Cada vez estamos más rodeados de máquinas, robots y dispositivos electrónicos de todo tipo. La
inteligencia artificial está creando una nueva biosfera. No sabemos lo que nos
queda por ver cuando se implante el famoso 5G. Desde la nanotecnología hasta la
domótica, todo hace que se automaticen los procesos de creación y producción.
¿Qué impacto está teniendo este cambio en nosotros? Aquí se podría aplicar el
refrán: “Dime con quién andas y te diré quién eres”. Si nos rodeamos de
“vida” artificial, acabaremos siendo artificiales. Es el sueño de las
corrientes transhumanistas. Si vivimos inmersos en ambientes donde cada vez hay
menos vida (vegetal, animal y humana), no nos extrañemos de que cada vez nos
cueste más vivir con energía y entusiasmo. La vida crece con la vida. Cuanto
más inmersos estamos en ambientes de vida, más aprendemos a vivir. Cuanto más
nos rodeamos de productos artificiales, más artificiales nos volvemos. Ya sé
que no hay una frontera nítida entre natural y artificial, entre vida
y no vida, pero me parece percibir que las personas que viven rodeadas de
plantas, árboles, animales y, por supuesto, personas con ganas de vivir, desarrollan
una actitud más positiva y realista ante la existencia. Una vez más, “la
vida atrae a la vida”.
Si esto es así,
una sociedad que se está volviendo cada vez más artificial, que rompe el
equilibrio de los ecosistemas, que altera la biocenosis, puede lograr
altas cotas de desarrollo tecnológico, pero puede poner en riesgo la
supervivencia de la especie humana, O, por lo menos, la vida tal como ahora la
conocemos. Nacer, desarrollarse y morir son procesos que vemos en las plantas,
en los animales y en los seres humanos. Convivir a diario con ellos nos da una
perspectiva realista y serena sobre nuestro propio destino. Los niños que ven
cómo nace un pollito, se planta un árbol o muere un abuelo, se preparan mejor
para no sucumbir ante las pruebas de la vida. Quienes, por el contrario, crecen
entre algodones, protegidos de cualquier inclemencia, o sumergidos en un mundo artificial,
pueden tener serios problemas a la hora de afrontar las inevitables crisis por
las que todos tenemos que pasar. Comparto la frase del naturalista Joaquín
Araujo: “Si no hay algo echando raíces, nada puede echar a volar ni
andar”. Él es un apasionado de los bosques: “Somos como somos porque
fuimos bosque. En realidad, somos un bosque que un día se bajó de las ramas y
echó a andar. Y el bosque nos sigue haciendo posibles. Este planeta está vivo
porque el 99% de lo viviente es vegetal”. Los árboles son generadores de
vida: “Sus suspiros son nuestro aliento. Es inabarcable su capacidad de
convivir y dar cobijo a toda suerte de organismos, pensemos que en un árbol de
la selva amazónica puede haber más de 1.000 especies distintas. Hay
comunicación y auxilio entre los árboles de un bosque. La simbiosis de las
micorrizas es esencial en la vida”.
La pandemia de Covid-19
nos está ayudando a comprender mejor la belleza y la fragilidad de la vida
humana. En el carrusel de emociones, podemos caer en la cuenta de que los seres
humanos no podemos sobrevivir sin una relación armoniosa −no competitiva o depredadora−
con los demás seres vivos. Cuando veo jóvenes que se pasan todo el día pegados
a los auriculares, que dejan sucios los parques en los que hacen botellón, que apenas
caminan, me pregunto qué calidad de vida les aguarda. Gracias a Dios, creo que
la mayoría de los chicos y chicas de hoy son muy sensibles al desafío ecológico.

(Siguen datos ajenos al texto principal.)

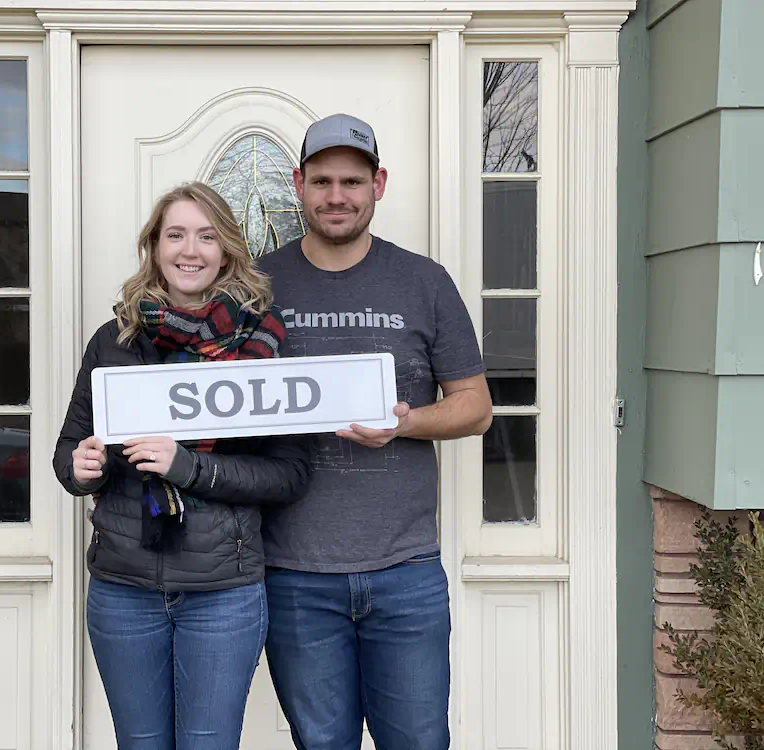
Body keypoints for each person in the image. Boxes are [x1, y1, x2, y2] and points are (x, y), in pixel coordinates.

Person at [257, 114, 493, 750]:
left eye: (352, 182)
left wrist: (408, 422)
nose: (337, 196)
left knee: (418, 742)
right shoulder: (255, 286)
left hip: (404, 571)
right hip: (293, 572)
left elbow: (476, 407)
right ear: (299, 185)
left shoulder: (424, 282)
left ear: (378, 185)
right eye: (322, 181)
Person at [54, 182, 311, 750]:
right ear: (154, 245)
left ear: (227, 250)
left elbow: (289, 475)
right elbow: (69, 448)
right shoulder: (115, 340)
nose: (189, 250)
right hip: (123, 589)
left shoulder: (261, 343)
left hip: (223, 593)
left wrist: (188, 467)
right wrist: (82, 467)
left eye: (206, 236)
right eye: (175, 235)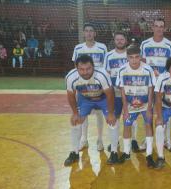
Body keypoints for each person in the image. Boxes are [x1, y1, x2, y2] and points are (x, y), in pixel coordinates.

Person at [64, 55, 119, 166]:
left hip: (102, 98)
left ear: (93, 66)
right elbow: (70, 95)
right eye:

Más allá de aceptar los datos científicos, tienen como un radar especial para
captar que, si continuamos con un estilo de vida como hasta ahora, no tenemos
mucho futuro. Se trata de aprender a vivir... viviendo, jugando en una danza coral
con todos los seres vivos. Por eso, la cultura rural es una verdadera
alternativa al urbanismo creciente de las últimas décadas. Hay personas
seducidas por los enormes rascacielos de Abu Dabi, Singapur o Shanghái. Yo
prefiero la tranquilidad de una aldea africana, de un pueblo toscano o de una
villa marinera. Los monasterios benedictinos fueron en su origen −y pueden seguir siéndolo hoy− una parábola de un mundo en el que naturaleza, seres humanos y Dios vivían en armonía.